# Liste des activités:
1) Pour chacune des affirmations suivantes, dites par oui ou par non si elle concorde avec le texte sur les Kurdes de Turquie, en citant mot pour mot les termes décisifs de ce texte : (a) Leyla Zana a été élue députée en 1991 ; (b) Leyla Zana a reçu le prix Sakharov après sa sortie de prison ; (c) les Américains ont accepté que l'armée turque avance au-delà de la zone tampon.
2) Prolongez d'un paragraphe le texte sur les Kurdes de Turquie, en reprenant après sa dernière phrase.

----- Extrait proposé

Leyla Zana est un cas emblématique de cette lutte. Rien ne destinait cette femme, illettrée, mariée à 15 ans, à devenir le symbole de résistance de tout un peuple. Après l'arrestation de son mari, Mehdi Zana, maire de Diyarbakir, et de plus de 500 militants kurdes, suite au coup d'Etat de 1980, elle passe le bac, devient journaliste, puis députée en 1991 (la seule députée kurde !). Le jour de son serment au parlement, elle porte un bandeau aux couleurs du drapeau kurde et prononce une phrase en kurde au nom de la fraternité entre les deux peuples. Très vif émoi dans la classe politique turque. Elle est arrêtée et jugée en 1994, avec trois autres députés. Accusée de relations avec le PKK, elle est condamnée à 15 ans de prison, après un procès jugé inéquitable par tous les observateurs internationaux. Toujours emprisonnée, elle a reçu le prix Sakharov des Droits de l'Homme en novembre 1995.
La principale crainte actuelle des Turcs est de voir se constituer un Etat kurde indépendant reconnu par la communauté internationale. Crainte renforcée par l'engagement des Peshmergas (combattants kurdes: "ceux qui vont au-devant de la mort") de l'UPK et du PDK auprès des Américains au nord de l'Irak. La tentation est donc grande pour l'armée turque d'investir cette région, avec en ligne de mire le contrôle des villes de Kirkouk et de Mossoul. Mais bien que plusieurs dizaines de milliers d'hommes soient amassés à la frontière, et plusieurs milliers d'autres déjà présents dans une zone tampon de 15 km de large (5), les Américains ont très fermement indiqué leur refus de toute avancée au-delà de cette zone. Mais la présence d'observateurs turcs dans les zones autonomes irakiennes a été autorisée depuis le mois d'avril 2003...
La situation dans cette partie du Moyen-Orient, déjà instable, peut dégénérer. Les premières victimes seraient encore une fois les populations civiles kurdes, dont les conditions de vie au sud-est de la Turquie sont déjà difficiles. Taux de chômage le plus fort du pays, taux d'alphabétisation le plus faible… Selon H. Bozarslan (6), le PNB par habitant dans cette région est tombé à 304 euros, soit l'équivalent d'un pays comme la Somalie. Le revenu par famille de la région est de 43% inférieur à celui d'une famille de l'Ouest. D'après l'IDH, dans les années 90, les autorités turques ont fait détruire 3700 villages kurdes et forcé 3,5 millions de personnes à l'exil, la plupart venant grossir les quartiers pauvres des périphéries d'Istanbul et d'Ankara. Cette politique a eu et continue à avoir, des répercussions catastrophiques sur les populations et sur l'économie de la région. La crise irakienne ne va pas arranger cette situation, résultat, entre autres, des 24 dernières années passées sous l'état d'urgence ou la loi martiale (7). Les Kurdes de Turquie que j'ai pu rencontrer, tout en étant contre Saddam Hussein, m'ont confirmé qu'ils ne voulaient pas de cette guerre (8).

----------
----- Informations fournies

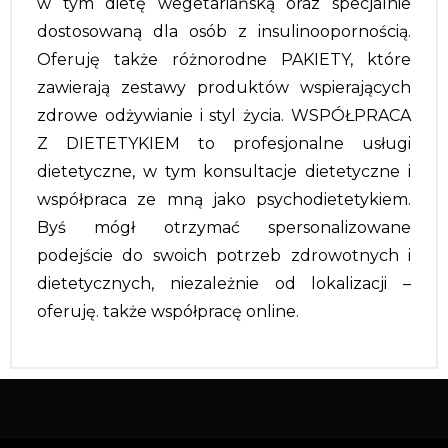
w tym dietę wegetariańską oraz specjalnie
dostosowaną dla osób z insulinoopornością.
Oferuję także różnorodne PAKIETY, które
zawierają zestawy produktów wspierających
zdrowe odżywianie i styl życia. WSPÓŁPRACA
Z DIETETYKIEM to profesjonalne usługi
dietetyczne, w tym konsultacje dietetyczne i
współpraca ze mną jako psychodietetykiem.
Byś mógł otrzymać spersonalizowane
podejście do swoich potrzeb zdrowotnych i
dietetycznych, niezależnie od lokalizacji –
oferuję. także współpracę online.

----------

# Résultats des tâches:
1)
(a) Oui : « puis députée en 1991 (la seule députée kurde !) ».
(b) Non : « Toujours emprisonnée, elle a reçu le prix Sakharov des Droits de l'Homme en novembre 1995. »
(c) Non : « les Américains ont très fermement indiqué leur refus de toute avancée au-delà de cette zone ».

2)
A l'heure actuelle, le "problème kurde" reste entier. Le nouveau gouvernement turc et ceux à venir, dans la perspective d'une intégration à l'Union Européenne devront faire des efforts considérables pour mettre fin aux violations répétées des Droits de l'Homme. Certes la Turquie a fait un grand pas le 3 août 2002 en amendant sa constitution, supprimant ainsi la peine de mort et reconnaissant des droits linguistiques et culturels aux Kurdes. Mais cela reste une révolution de papier, comme nous le montrent malheureusement l'interdiction récente du HADEP et du DEHAP et les dernières répressions à Diyarbakir en janvier 2003, où des cas d'arrestations arbitraires et de disparitions ont à nouveau été signalés. Espérons que l'intransigeance de l'UE tienne jusqu'au bout, et que le peuple, en l'occurrence les Kurdes, ne soit pas une fois encore la principale victime de la realpolitik.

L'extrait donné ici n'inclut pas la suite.